* **The task**:
Your task is to print every entry below exactly as given.

* **Saved data entries**:

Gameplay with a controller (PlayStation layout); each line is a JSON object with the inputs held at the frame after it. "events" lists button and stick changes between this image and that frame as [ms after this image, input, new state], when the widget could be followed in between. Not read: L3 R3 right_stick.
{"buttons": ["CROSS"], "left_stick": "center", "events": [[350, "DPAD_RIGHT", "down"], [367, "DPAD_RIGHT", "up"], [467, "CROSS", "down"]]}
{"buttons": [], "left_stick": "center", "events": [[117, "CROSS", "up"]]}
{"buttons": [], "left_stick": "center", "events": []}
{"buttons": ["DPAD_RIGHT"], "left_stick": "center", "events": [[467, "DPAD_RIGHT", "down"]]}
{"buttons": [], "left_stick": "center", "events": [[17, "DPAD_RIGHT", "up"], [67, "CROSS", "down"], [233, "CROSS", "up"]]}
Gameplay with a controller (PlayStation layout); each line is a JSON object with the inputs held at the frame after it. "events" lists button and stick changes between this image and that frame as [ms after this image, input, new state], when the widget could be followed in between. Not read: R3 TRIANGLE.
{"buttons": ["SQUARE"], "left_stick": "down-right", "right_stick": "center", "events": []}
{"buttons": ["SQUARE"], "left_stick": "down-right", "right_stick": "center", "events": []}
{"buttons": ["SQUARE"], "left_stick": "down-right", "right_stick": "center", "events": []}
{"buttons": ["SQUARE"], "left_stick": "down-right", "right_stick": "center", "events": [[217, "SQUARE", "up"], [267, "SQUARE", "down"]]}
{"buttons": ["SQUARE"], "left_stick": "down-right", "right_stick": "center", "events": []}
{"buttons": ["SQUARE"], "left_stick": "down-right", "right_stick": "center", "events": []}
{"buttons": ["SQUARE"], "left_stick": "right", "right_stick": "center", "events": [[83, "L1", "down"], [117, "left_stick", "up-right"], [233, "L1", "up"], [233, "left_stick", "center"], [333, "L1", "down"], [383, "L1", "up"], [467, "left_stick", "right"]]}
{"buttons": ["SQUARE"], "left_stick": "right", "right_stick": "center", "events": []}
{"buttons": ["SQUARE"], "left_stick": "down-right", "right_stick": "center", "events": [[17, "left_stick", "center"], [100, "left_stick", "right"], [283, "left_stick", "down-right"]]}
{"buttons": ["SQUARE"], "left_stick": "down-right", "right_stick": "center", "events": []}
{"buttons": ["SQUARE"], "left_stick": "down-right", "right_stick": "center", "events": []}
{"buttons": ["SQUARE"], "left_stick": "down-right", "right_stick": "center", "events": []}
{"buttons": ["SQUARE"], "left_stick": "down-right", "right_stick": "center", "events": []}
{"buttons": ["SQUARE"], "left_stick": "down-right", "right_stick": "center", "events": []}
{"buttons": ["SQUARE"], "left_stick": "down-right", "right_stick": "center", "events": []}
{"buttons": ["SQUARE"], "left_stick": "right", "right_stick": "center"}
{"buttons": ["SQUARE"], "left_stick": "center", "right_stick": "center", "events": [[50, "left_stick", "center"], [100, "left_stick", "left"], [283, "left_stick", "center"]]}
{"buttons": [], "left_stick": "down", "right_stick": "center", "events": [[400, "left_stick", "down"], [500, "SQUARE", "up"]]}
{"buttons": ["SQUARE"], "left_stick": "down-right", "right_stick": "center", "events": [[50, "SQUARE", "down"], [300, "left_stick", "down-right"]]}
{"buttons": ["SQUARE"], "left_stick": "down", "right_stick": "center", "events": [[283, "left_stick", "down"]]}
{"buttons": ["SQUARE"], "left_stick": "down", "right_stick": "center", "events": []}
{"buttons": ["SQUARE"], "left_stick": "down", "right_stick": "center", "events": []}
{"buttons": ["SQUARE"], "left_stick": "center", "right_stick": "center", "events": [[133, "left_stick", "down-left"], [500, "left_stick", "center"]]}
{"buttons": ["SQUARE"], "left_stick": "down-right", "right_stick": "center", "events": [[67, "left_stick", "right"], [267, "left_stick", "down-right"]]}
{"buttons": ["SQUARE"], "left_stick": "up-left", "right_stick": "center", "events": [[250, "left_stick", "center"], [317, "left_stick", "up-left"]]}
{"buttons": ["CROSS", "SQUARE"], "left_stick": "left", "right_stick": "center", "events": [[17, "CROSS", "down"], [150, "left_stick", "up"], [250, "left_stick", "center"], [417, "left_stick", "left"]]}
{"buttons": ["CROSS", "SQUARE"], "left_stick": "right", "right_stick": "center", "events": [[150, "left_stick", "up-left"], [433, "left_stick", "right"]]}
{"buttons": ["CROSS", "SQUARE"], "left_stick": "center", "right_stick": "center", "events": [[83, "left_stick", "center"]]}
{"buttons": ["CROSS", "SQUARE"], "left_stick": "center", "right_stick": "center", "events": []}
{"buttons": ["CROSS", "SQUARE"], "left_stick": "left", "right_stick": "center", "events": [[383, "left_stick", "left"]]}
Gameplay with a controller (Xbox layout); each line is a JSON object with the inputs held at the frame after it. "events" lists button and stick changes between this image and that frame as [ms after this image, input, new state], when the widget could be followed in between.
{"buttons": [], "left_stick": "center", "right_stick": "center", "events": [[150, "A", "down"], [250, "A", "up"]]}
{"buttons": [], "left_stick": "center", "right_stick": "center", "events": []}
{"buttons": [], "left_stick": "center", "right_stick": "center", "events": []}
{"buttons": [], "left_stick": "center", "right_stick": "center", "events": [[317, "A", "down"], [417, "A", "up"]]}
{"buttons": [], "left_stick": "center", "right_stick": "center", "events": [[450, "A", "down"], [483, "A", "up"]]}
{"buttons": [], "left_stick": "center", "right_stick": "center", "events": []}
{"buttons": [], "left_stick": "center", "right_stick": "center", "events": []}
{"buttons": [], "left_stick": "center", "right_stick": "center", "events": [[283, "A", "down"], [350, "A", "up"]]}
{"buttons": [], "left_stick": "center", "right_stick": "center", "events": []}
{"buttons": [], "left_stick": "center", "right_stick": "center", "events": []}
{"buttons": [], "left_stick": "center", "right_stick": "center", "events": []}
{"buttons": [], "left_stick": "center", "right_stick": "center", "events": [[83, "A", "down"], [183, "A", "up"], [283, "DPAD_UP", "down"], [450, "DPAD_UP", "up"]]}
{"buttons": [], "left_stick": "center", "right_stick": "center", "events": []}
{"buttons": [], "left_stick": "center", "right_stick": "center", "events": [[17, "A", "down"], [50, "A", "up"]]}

* **Solution**:
Gameplay with a controller (PlayStation layout); each line is a JSON object with the inputs held at the frame after it. "events" lists button and stick changes between this image and that frame as [ms after this image, input, new state], when the widget could be followed in between. Not read: L3 R3 right_stick.
{"buttons": ["CROSS"], "left_stick": "center", "events": [[350, "DPAD_RIGHT", "down"], [367, "DPAD_RIGHT", "up"], [467, "CROSS", "down"]]}
{"buttons": [], "left_stick": "center", "events": [[117, "CROSS", "up"]]}
{"buttons": [], "left_stick": "center", "events": []}
{"buttons": ["DPAD_RIGHT"], "left_stick": "center", "events": [[467, "DPAD_RIGHT", "down"]]}
{"buttons": [], "left_stick": "center", "events": [[17, "DPAD_RIGHT", "up"], [67, "CROSS", "down"], [233, "CROSS", "up"]]}
Gameplay with a controller (PlayStation layout); each line is a JSON object with the inputs held at the frame after it. "events" lists button and stick changes between this image and that frame as [ms after this image, input, new state], when the widget could be followed in between. Not read: R3 TRIANGLE.
{"buttons": ["SQUARE"], "left_stick": "down-right", "right_stick": "center", "events": []}
{"buttons": ["SQUARE"], "left_stick": "down-right", "right_stick": "center", "events": []}
{"buttons": ["SQUARE"], "left_stick": "down-right", "right_stick": "center", "events": []}
{"buttons": ["SQUARE"], "left_stick": "down-right", "right_stick": "center", "events": [[217, "SQUARE", "up"], [267, "SQUARE", "down"]]}
{"buttons": ["SQUARE"], "left_stick": "down-right", "right_stick": "center", "events": []}
{"buttons": ["SQUARE"], "left_stick": "down-right", "right_stick": "center", "events": []}
{"buttons": ["SQUARE"], "left_stick": "right", "right_stick": "center", "events": [[83, "L1", "down"], [117, "left_stick", "up-right"], [233, "L1", "up"], [233, "left_stick", "center"], [333, "L1", "down"], [383, "L1", "up"], [467, "left_stick", "right"]]}
{"buttons": ["SQUARE"], "left_stick": "right", "right_stick": "center", "events": []}
{"buttons": ["SQUARE"], "left_stick": "down-right", "right_stick": "center", "events": [[17, "left_stick", "center"], [100, "left_stick", "right"], [283, "left_stick", "down-right"]]}
{"buttons": ["SQUARE"], "left_stick": "down-right", "right_stick": "center", "events": []}
{"buttons": ["SQUARE"], "left_stick": "down-right", "right_stick": "center", "events": []}
{"buttons": ["SQUARE"], "left_stick": "down-right", "right_stick": "center", "events": []}
{"buttons": ["SQUARE"], "left_stick": "down-right", "right_stick": "center", "events": []}
{"buttons": ["SQUARE"], "left_stick": "down-right", "right_stick": "center", "events": []}
{"buttons": ["SQUARE"], "left_stick": "down-right", "right_stick": "center", "events": []}
{"buttons": ["SQUARE"], "left_stick": "right", "right_stick": "center"}
{"buttons": ["SQUARE"], "left_stick": "center", "right_stick": "center", "events": [[50, "left_stick", "center"], [100, "left_stick", "left"], [283, "left_stick", "center"]]}
{"buttons": [], "left_stick": "down", "right_stick": "center", "events": [[400, "left_stick", "down"], [500, "SQUARE", "up"]]}
{"buttons": ["SQUARE"], "left_stick": "down-right", "right_stick": "center", "events": [[50, "SQUARE", "down"], [300, "left_stick", "down-right"]]}
{"buttons": ["SQUARE"], "left_stick": "down", "right_stick": "center", "events": [[283, "left_stick", "down"]]}
{"buttons": ["SQUARE"], "left_stick": "down", "right_stick": "center", "events": []}
{"buttons": ["SQUARE"], "left_stick": "down", "right_stick": "center", "events": []}
{"buttons": ["SQUARE"], "left_stick": "center", "right_stick": "center", "events": [[133, "left_stick", "down-left"], [500, "left_stick", "center"]]}
{"buttons": ["SQUARE"], "left_stick": "down-right", "right_stick": "center", "events": [[67, "left_stick", "right"], [267, "left_stick", "down-right"]]}
{"buttons": ["SQUARE"], "left_stick": "up-left", "right_stick": "center", "events": [[250, "left_stick", "center"], [317, "left_stick", "up-left"]]}
{"buttons": ["CROSS", "SQUARE"], "left_stick": "left", "right_stick": "center", "events": [[17, "CROSS", "down"], [150, "left_stick", "up"], [250, "left_stick", "center"], [417, "left_stick", "left"]]}
{"buttons": ["CROSS", "SQUARE"], "left_stick": "right", "right_stick": "center", "events": [[150, "left_stick", "up-left"], [433, "left_stick", "right"]]}
{"buttons": ["CROSS", "SQUARE"], "left_stick": "center", "right_stick": "center", "events": [[83, "left_stick", "center"]]}
{"buttons": ["CROSS", "SQUARE"], "left_stick": "center", "right_stick": "center", "events": []}
{"buttons": ["CROSS", "SQUARE"], "left_stick": "left", "right_stick": "center", "events": [[383, "left_stick", "left"]]}
Gameplay with a controller (Xbox layout); each line is a JSON object with the inputs held at the frame after it. "events" lists button and stick changes between this image and that frame as [ms after this image, input, new state], when the widget could be followed in between.
{"buttons": [], "left_stick": "center", "right_stick": "center", "events": [[150, "A", "down"], [250, "A", "up"]]}
{"buttons": [], "left_stick": "center", "right_stick": "center", "events": []}
{"buttons": [], "left_stick": "center", "right_stick": "center", "events": []}
{"buttons": [], "left_stick": "center", "right_stick": "center", "events": [[317, "A", "down"], [417, "A", "up"]]}
{"buttons": [], "left_stick": "center", "right_stick": "center", "events": [[450, "A", "down"], [483, "A", "up"]]}
{"buttons": [], "left_stick": "center", "right_stick": "center", "events": []}
{"buttons": [], "left_stick": "center", "right_stick": "center", "events": []}
{"buttons": [], "left_stick": "center", "right_stick": "center", "events": [[283, "A", "down"], [350, "A", "up"]]}
{"buttons": [], "left_stick": "center", "right_stick": "center", "events": []}
{"buttons": [], "left_stick": "center", "right_stick": "center", "events": []}
{"buttons": [], "left_stick": "center", "right_stick": "center", "events": []}
{"buttons": [], "left_stick": "center", "right_stick": "center", "events": [[83, "A", "down"], [183, "A", "up"], [283, "DPAD_UP", "down"], [450, "DPAD_UP", "up"]]}
{"buttons": [], "left_stick": "center", "right_stick": "center", "events": []}
{"buttons": [], "left_stick": "center", "right_stick": "center", "events": [[17, "A", "down"], [50, "A", "up"]]}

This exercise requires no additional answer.